Here's the problem: The appearance of strong demand is an illusion foisted upon the economy by near-zero interest rates. Rates cannot stay down forever, and when they finally rise (and if history is a guide, they could boomerang upward), demand is all but certain to dry up. With nearly 70 percent of the economy tied to consumer spending, that's a really big deal.
Excessive Money Supply
In concert with lowering interest rates, the Fed bought bonds and infused cash into the economy. Lots of cash. The table below shows just how much the M1 money supply has grown over the past 10 years:
All that money has to go somewhere. And it does: Banks lend it out, consumers and businesses spend it, and the economy is stimulated in the process. However, much like demand created by artificially low interest rates, the excessive cash sloshing around is a house of cards. Not only will its stimulative effects diminish once the money supply normalizes, but it has the propensity to trigger above-normal levels of inflation.
Those of us old enough to remember the 1970s era of stagflation during the Carter administration know that feeling all too well. Some argue it's right around the corner.
Lack of Fiscal Discipline
America's utter unwillingness to practice fiscal discipline is so pervasive that deficits are considered a fact of life. Over the past 76 years, just 12 saw the budget balanced, the last time being in 2001.
Although Dick Cheney once insisted that “deficits don't matter,” that simply isn't true.
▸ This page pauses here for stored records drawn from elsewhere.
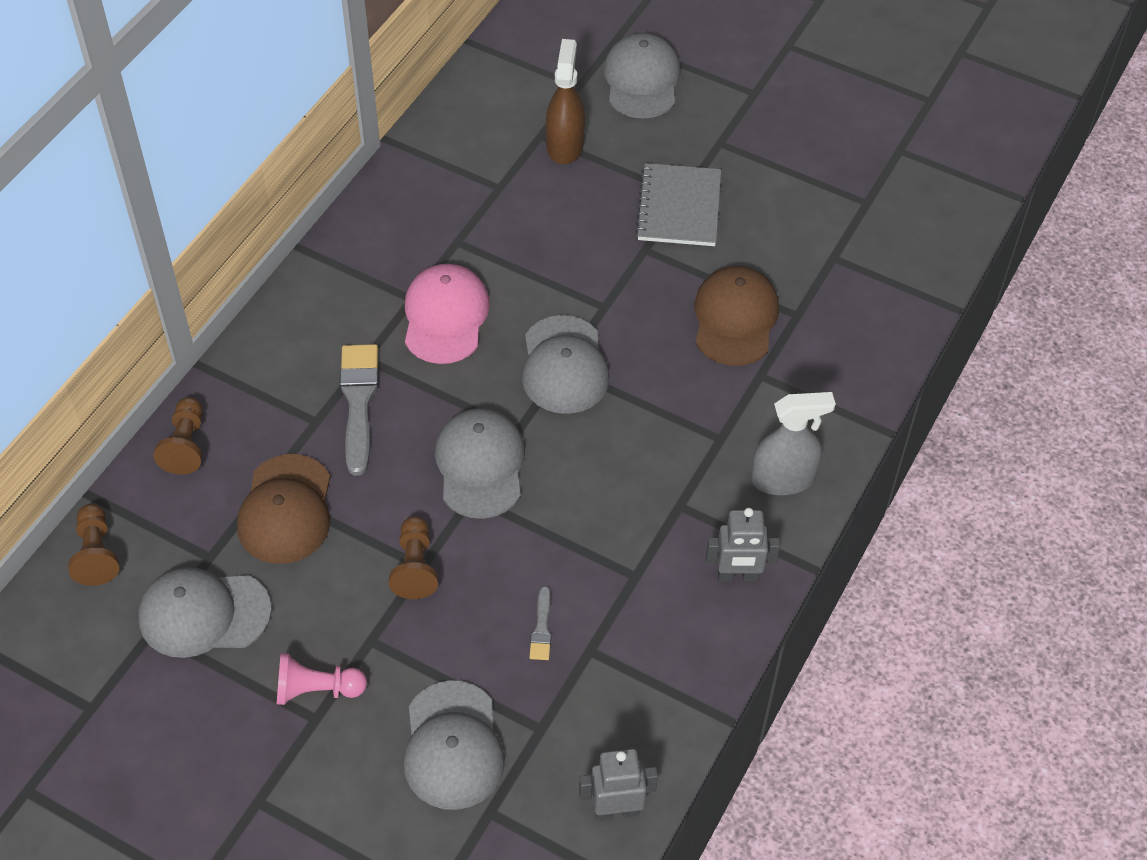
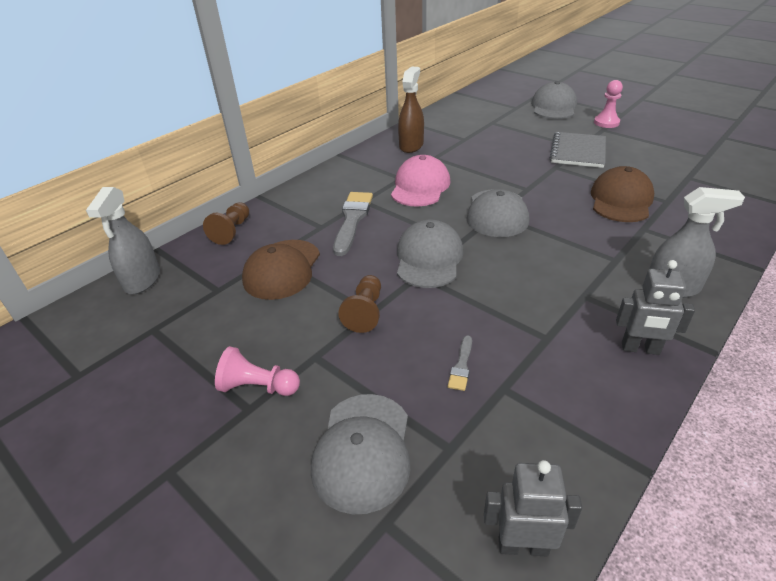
camera: 15 degrees right, 15 degrees down
(96, 554) = (142, 280): brown pawn -> grey spray bottle
(204, 614) = (195, 323): grey cap -> none
(565, 145) = (506, 126): brown spray bottle -> brown spray bottle (411, 145)
(726, 122) = (606, 122): none -> pink pawn

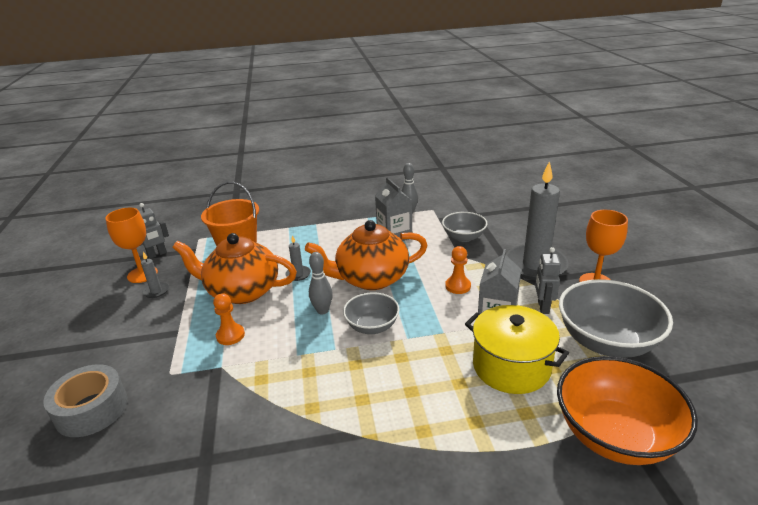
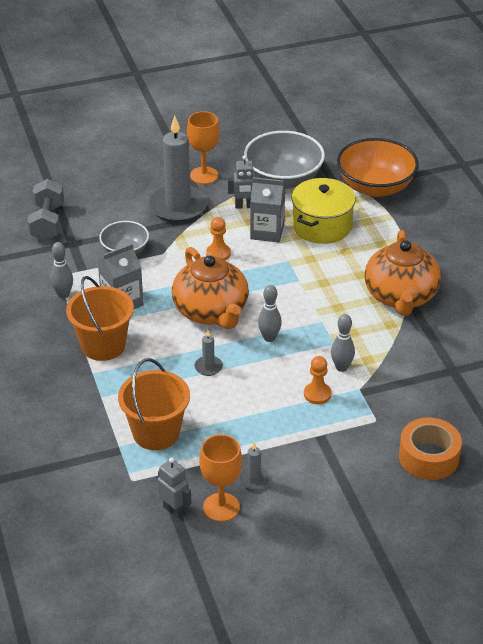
camera: 100 degrees left, 10 degrees up
(91, 409) = (428, 457): grey tape -> orange tape
(242, 291) = (245, 405): orange teapot -> orange teapot (400, 296)
(259, 356) = (341, 367): none -> grey bowling pin
(344, 228) = (103, 345): none -> orange bucket
(372, 326) = (287, 303): grey bowl -> none
(502, 204) = (47, 223): none -> grey dumbbell

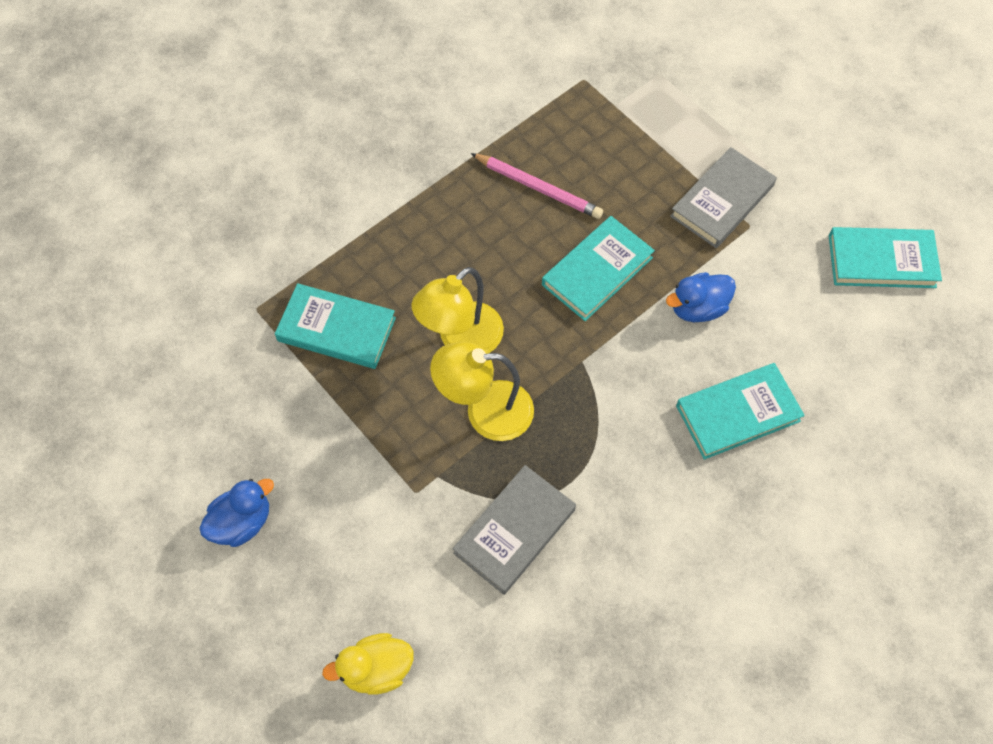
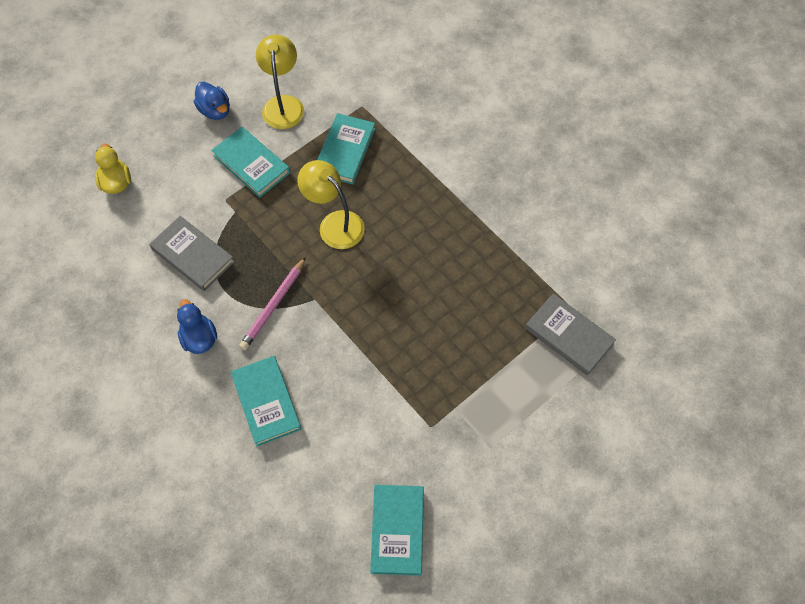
camera: 90 degrees right, 0 degrees up
(485, 411) = (279, 238): yellow lamp -> yellow lamp (283, 104)
(538, 188) = (463, 273): pink pencil -> pink pencil (273, 306)
(597, 271) = (389, 312): turquoise book -> turquoise book (251, 164)
(697, 308) = (356, 380): blue duck -> blue duck (199, 338)
(722, 201) = (455, 407): grey book -> grey book (569, 336)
Deficit spending means the U.S. government loses money every year, and a business that consistently posts losses endangers its own existence.
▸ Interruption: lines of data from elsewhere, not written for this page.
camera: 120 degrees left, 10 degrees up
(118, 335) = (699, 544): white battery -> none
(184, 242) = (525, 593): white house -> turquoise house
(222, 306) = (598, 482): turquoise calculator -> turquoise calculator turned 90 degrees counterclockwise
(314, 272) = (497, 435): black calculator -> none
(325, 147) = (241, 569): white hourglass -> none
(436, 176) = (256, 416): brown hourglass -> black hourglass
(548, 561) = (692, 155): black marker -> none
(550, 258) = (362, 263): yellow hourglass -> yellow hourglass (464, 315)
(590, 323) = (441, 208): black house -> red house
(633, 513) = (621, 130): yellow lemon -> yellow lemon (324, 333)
The ballooning national debt is the net result of fiscal and monetary malfeasance, and although low interest rates mask the serious nature of the threat, that won't last. Once interest rates begin marching upward, they could zoom out of control — in 1981, mortgage rates hit 18.5 percent — with the resulting rise in the percentage of the budget necessary to pay the interest potentially crippling the economy.
The aforementioned factors may have served to help grow the economy over the past seven years, but much like a funhouse mirror, the image is badly distorted.
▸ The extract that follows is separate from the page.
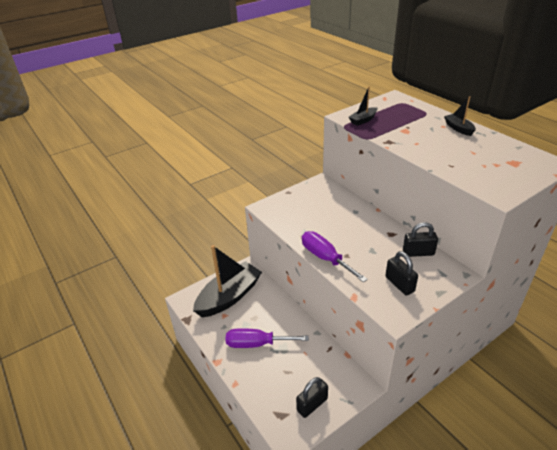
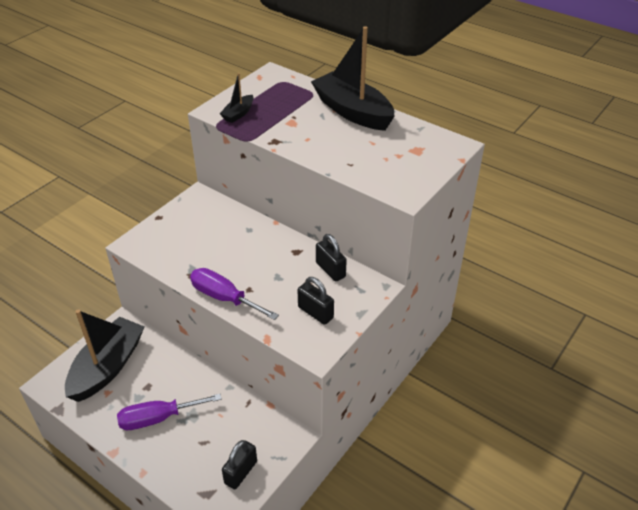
camera: 20 degrees left, 5 degrees up
(418, 253) = (330, 270): black padlock -> black padlock turned 75 degrees clockwise
(458, 128) = (352, 111): black boat -> black boat, size x2.20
Gross domestic product may have grown, but at a rate less than two-thirds the post-WWII average. Jobs have rebounded somewhat and the official unemployment rate has diminished, but so has the Labor Force Participation Rate, meaning the official unemployment rate hides the fact that lots of Americans aren't working. Adjusted for inflation, income has fallen. Worst of all, the biggest factors driving the recovery — low interest rates, a burgeoning money supply and debt, and deficit irresponsibility — are the metaphorical equivalent of a freight train about to jump the tracks. When it does, watch out.
The Day of Reckoning Is Coming
Damon Lindelof once wrote, “There is no suspense in inevitability.” We may not know when it will happen, but there is no question that the day of reckoning is coming.
The United States cannot continue to manipulate interest rates, the money supply, and the budget without serious consequences to its long-term economic health. The only solution is to allow market forces to take hold, impose fiscal and monetary discipline, take the resulting medicine and ride out the storm
The meager 1.2 percent growth in second quarter GDP may have landed with a resounding thud, but without the courage of convictions overcoming political cowardice, the bigger worry is that the next loud thumping sound will be the other shoe dropping on the economy.